(Stored records)
-------------------------
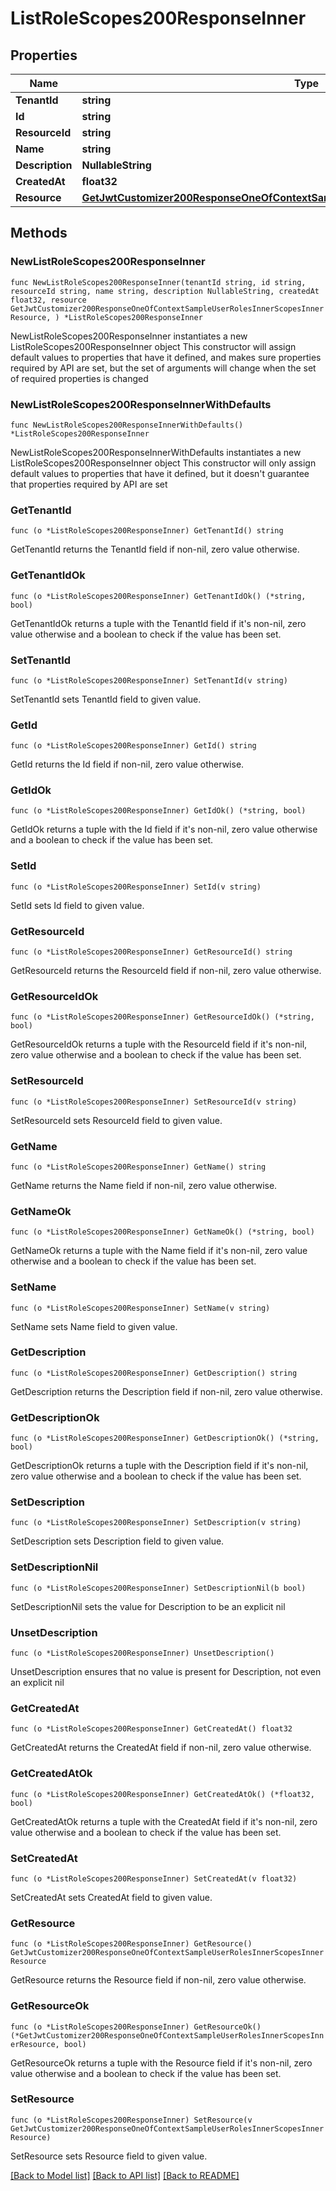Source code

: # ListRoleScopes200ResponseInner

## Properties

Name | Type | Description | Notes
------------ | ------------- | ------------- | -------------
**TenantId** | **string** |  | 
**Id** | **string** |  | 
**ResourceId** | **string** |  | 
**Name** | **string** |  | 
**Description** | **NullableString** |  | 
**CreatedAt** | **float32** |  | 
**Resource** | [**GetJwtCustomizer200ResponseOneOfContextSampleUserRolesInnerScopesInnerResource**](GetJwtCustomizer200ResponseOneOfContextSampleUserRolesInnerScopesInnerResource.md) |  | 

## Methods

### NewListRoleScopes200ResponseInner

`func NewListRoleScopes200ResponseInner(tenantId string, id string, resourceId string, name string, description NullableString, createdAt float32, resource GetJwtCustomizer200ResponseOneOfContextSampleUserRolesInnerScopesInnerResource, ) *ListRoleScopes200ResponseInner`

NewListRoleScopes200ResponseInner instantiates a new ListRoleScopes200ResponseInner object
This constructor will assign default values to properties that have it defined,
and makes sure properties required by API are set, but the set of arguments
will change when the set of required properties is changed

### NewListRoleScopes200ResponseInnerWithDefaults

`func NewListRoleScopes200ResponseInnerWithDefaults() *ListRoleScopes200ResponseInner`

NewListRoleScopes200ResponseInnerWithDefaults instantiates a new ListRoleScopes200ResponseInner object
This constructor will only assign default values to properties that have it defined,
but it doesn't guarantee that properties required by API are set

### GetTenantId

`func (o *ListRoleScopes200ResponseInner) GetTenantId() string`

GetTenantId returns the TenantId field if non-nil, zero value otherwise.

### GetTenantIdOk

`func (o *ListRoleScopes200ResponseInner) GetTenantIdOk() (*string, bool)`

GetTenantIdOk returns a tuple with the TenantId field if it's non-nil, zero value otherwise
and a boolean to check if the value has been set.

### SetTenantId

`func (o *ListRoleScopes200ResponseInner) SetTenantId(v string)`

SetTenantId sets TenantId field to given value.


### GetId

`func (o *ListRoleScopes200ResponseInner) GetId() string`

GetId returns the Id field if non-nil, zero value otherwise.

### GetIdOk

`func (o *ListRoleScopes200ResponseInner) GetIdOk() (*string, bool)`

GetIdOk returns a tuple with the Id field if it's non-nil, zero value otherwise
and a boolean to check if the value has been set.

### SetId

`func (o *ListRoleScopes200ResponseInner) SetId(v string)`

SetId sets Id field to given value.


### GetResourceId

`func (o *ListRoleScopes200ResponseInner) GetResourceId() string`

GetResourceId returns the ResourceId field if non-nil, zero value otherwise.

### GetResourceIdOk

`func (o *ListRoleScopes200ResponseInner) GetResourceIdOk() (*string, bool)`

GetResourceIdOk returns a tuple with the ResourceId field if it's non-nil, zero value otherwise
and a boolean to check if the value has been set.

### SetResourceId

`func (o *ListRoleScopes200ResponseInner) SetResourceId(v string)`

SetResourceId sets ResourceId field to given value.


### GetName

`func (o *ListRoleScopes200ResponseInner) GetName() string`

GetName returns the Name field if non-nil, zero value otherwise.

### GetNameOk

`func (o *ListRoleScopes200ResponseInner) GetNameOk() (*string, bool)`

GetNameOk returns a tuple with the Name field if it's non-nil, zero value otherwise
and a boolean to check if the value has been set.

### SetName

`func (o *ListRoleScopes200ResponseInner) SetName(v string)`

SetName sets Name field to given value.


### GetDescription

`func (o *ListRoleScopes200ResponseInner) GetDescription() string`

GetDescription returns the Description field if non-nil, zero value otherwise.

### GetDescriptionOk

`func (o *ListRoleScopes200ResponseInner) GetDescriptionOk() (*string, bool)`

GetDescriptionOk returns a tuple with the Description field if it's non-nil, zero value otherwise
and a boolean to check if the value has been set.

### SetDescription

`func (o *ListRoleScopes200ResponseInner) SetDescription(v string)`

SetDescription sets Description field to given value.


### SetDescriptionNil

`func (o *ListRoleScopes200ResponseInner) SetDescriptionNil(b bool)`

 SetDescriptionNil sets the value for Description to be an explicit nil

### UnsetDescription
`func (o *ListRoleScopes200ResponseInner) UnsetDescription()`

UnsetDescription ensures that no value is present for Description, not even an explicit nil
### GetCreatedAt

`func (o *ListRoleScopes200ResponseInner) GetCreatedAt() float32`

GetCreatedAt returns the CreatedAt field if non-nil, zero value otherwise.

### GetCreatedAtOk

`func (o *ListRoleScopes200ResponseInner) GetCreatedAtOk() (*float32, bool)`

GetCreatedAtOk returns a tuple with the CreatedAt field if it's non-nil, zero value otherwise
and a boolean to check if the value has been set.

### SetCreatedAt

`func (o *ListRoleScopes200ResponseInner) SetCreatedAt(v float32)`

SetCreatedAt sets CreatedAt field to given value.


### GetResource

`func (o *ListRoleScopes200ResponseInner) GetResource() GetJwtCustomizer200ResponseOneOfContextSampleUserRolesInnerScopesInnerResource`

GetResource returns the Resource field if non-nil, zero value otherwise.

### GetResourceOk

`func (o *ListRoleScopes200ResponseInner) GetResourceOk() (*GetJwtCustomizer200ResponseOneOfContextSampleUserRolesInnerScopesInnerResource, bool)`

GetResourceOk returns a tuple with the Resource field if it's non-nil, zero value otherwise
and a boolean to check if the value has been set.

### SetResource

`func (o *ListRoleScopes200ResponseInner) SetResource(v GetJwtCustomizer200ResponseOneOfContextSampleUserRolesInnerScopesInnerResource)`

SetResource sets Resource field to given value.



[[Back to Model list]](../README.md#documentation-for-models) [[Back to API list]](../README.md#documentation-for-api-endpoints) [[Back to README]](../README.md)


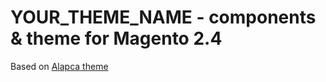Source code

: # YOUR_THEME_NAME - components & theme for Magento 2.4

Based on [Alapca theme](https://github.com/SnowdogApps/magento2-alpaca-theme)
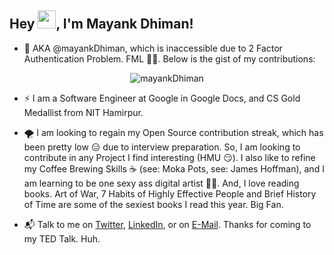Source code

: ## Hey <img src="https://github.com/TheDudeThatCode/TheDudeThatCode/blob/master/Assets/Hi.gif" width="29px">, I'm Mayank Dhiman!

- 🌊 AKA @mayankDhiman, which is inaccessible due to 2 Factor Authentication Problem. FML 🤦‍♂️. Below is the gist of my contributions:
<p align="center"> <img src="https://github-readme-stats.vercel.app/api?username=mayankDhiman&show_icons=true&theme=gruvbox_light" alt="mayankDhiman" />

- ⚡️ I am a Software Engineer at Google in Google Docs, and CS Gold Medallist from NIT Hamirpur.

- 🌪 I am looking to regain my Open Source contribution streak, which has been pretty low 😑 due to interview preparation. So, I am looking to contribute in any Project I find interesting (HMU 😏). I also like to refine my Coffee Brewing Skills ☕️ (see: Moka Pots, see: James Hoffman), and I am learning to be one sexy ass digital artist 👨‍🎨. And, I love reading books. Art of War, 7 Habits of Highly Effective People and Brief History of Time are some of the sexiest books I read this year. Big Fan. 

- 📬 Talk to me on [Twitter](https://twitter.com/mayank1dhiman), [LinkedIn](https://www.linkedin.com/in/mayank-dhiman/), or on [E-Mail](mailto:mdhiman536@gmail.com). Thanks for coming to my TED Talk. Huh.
-------------------------
Task details:
Word for word, restate the records shown above, minus the pictures.

Answer to this exercise:
Source code

: # ListRoleScopes200ResponseInner

## Properties

Name | Type | Description | Notes
------------ | ------------- | ------------- | -------------
**TenantId** | **string** |  | 
**Id** | **string** |  | 
**ResourceId** | **string** |  | 
**Name** | **string** |  | 
**Description** | **NullableString** |  | 
**CreatedAt** | **float32** |  | 
**Resource** | [**GetJwtCustomizer200ResponseOneOfContextSampleUserRolesInnerScopesInnerResource**](GetJwtCustomizer200ResponseOneOfContextSampleUserRolesInnerScopesInnerResource.md) |  | 

## Methods

### NewListRoleScopes200ResponseInner

`func NewListRoleScopes200ResponseInner(tenantId string, id string, resourceId string, name string, description NullableString, createdAt float32, resource GetJwtCustomizer200ResponseOneOfContextSampleUserRolesInnerScopesInnerResource, ) *ListRoleScopes200ResponseInner`

NewListRoleScopes200ResponseInner instantiates a new ListRoleScopes200ResponseInner object
This constructor will assign default values to properties that have it defined,
and makes sure properties required by API are set, but the set of arguments
will change when the set of required properties is changed

### NewListRoleScopes200ResponseInnerWithDefaults

`func NewListRoleScopes200ResponseInnerWithDefaults() *ListRoleScopes200ResponseInner`

NewListRoleScopes200ResponseInnerWithDefaults instantiates a new ListRoleScopes200ResponseInner object
This constructor will only assign default values to properties that have it defined,
but it doesn't guarantee that properties required by API are set

### GetTenantId

`func (o *ListRoleScopes200ResponseInner) GetTenantId() string`

GetTenantId returns the TenantId field if non-nil, zero value otherwise.

### GetTenantIdOk

`func (o *ListRoleScopes200ResponseInner) GetTenantIdOk() (*string, bool)`

GetTenantIdOk returns a tuple with the TenantId field if it's non-nil, zero value otherwise
and a boolean to check if the value has been set.

### SetTenantId

`func (o *ListRoleScopes200ResponseInner) SetTenantId(v string)`

SetTenantId sets TenantId field to given value.


### GetId

`func (o *ListRoleScopes200ResponseInner) GetId() string`

GetId returns the Id field if non-nil, zero value otherwise.

### GetIdOk

`func (o *ListRoleScopes200ResponseInner) GetIdOk() (*string, bool)`

GetIdOk returns a tuple with the Id field if it's non-nil, zero value otherwise
and a boolean to check if the value has been set.

### SetId

`func (o *ListRoleScopes200ResponseInner) SetId(v string)`

SetId sets Id field to given value.


### GetResourceId

`func (o *ListRoleScopes200ResponseInner) GetResourceId() string`

GetResourceId returns the ResourceId field if non-nil, zero value otherwise.

### GetResourceIdOk

`func (o *ListRoleScopes200ResponseInner) GetResourceIdOk() (*string, bool)`

GetResourceIdOk returns a tuple with the ResourceId field if it's non-nil, zero value otherwise
and a boolean to check if the value has been set.

### SetResourceId

`func (o *ListRoleScopes200ResponseInner) SetResourceId(v string)`

SetResourceId sets ResourceId field to given value.


### GetName

`func (o *ListRoleScopes200ResponseInner) GetName() string`

GetName returns the Name field if non-nil, zero value otherwise.

### GetNameOk

`func (o *ListRoleScopes200ResponseInner) GetNameOk() (*string, bool)`

GetNameOk returns a tuple with the Name field if it's non-nil, zero value otherwise
and a boolean to check if the value has been set.

### SetName

`func (o *ListRoleScopes200ResponseInner) SetName(v string)`

SetName sets Name field to given value.


### GetDescription

`func (o *ListRoleScopes200ResponseInner) GetDescription() string`

GetDescription returns the Description field if non-nil, zero value otherwise.

### GetDescriptionOk

`func (o *ListRoleScopes200ResponseInner) GetDescriptionOk() (*string, bool)`

GetDescriptionOk returns a tuple with the Description field if it's non-nil, zero value otherwise
and a boolean to check if the value has been set.

### SetDescription

`func (o *ListRoleScopes200ResponseInner) SetDescription(v string)`

SetDescription sets Description field to given value.


### SetDescriptionNil

`func (o *ListRoleScopes200ResponseInner) SetDescriptionNil(b bool)`

 SetDescriptionNil sets the value for Description to be an explicit nil

### UnsetDescription
`func (o *ListRoleScopes200ResponseInner) UnsetDescription()`

UnsetDescription ensures that no value is present for Description, not even an explicit nil
### GetCreatedAt

`func (o *ListRoleScopes200ResponseInner) GetCreatedAt() float32`

GetCreatedAt returns the CreatedAt field if non-nil, zero value otherwise.

### GetCreatedAtOk

`func (o *ListRoleScopes200ResponseInner) GetCreatedAtOk() (*float32, bool)`

GetCreatedAtOk returns a tuple with the CreatedAt field if it's non-nil, zero value otherwise
and a boolean to check if the value has been set.

### SetCreatedAt

`func (o *ListRoleScopes200ResponseInner) SetCreatedAt(v float32)`

SetCreatedAt sets CreatedAt field to given value.


### GetResource

`func (o *ListRoleScopes200ResponseInner) GetResource() GetJwtCustomizer200ResponseOneOfContextSampleUserRolesInnerScopesInnerResource`

GetResource returns the Resource field if non-nil, zero value otherwise.

### GetResourceOk

`func (o *ListRoleScopes200ResponseInner) GetResourceOk() (*GetJwtCustomizer200ResponseOneOfContextSampleUserRolesInnerScopesInnerResource, bool)`

GetResourceOk returns a tuple with the Resource field if it's non-nil, zero value otherwise
and a boolean to check if the value has been set.

### SetResource

`func (o *ListRoleScopes200ResponseInner) SetResource(v GetJwtCustomizer200ResponseOneOfContextSampleUserRolesInnerScopesInnerResource)`

SetResource sets Resource field to given value.



[[Back to Model list]](../README.md#documentation-for-models) [[Back to API list]](../README.md#documentation-for-api-endpoints) [[Back to README]](../README.md)


Source code

: # YOUR_THEME_NAME - components & theme for Magento 2.4

Based on [Alapca theme](https://github.com/SnowdogApps/magento2-alpaca-theme)
Source code

: ## Hey <img src="https://github.com/TheDudeThatCode/TheDudeThatCode/blob/master/Assets/Hi.gif" width="29px">, I'm Mayank Dhiman!

- 🌊 AKA @mayankDhiman, which is inaccessible due to 2 Factor Authentication Problem. FML 🤦‍♂️. Below is the gist of my contributions:
<p align="center"> <img src="https://github-readme-stats.vercel.app/api?username=mayankDhiman&show_icons=true&theme=gruvbox_light" alt="mayankDhiman" />

- ⚡️ I am a Software Engineer at Google in Google Docs, and CS Gold Medallist from NIT Hamirpur.

- 🌪 I am looking to regain my Open Source contribution streak, which has been pretty low 😑 due to interview preparation. So, I am looking to contribute in any Project I find interesting (HMU 😏). I also like to refine my Coffee Brewing Skills ☕️ (see: Moka Pots, see: James Hoffman), and I am learning to be one sexy ass digital artist 👨‍🎨. And, I love reading books. Art of War, 7 Habits of Highly Effective People and Brief History of Time are some of the sexiest books I read this year. Big Fan. 

- 📬 Talk to me on [Twitter](https://twitter.com/mayank1dhiman), [LinkedIn](https://www.linkedin.com/in/mayank-dhiman/), or on [E-Mail](mailto:mdhiman536@gmail.com). Thanks for coming to my TED Talk. Huh.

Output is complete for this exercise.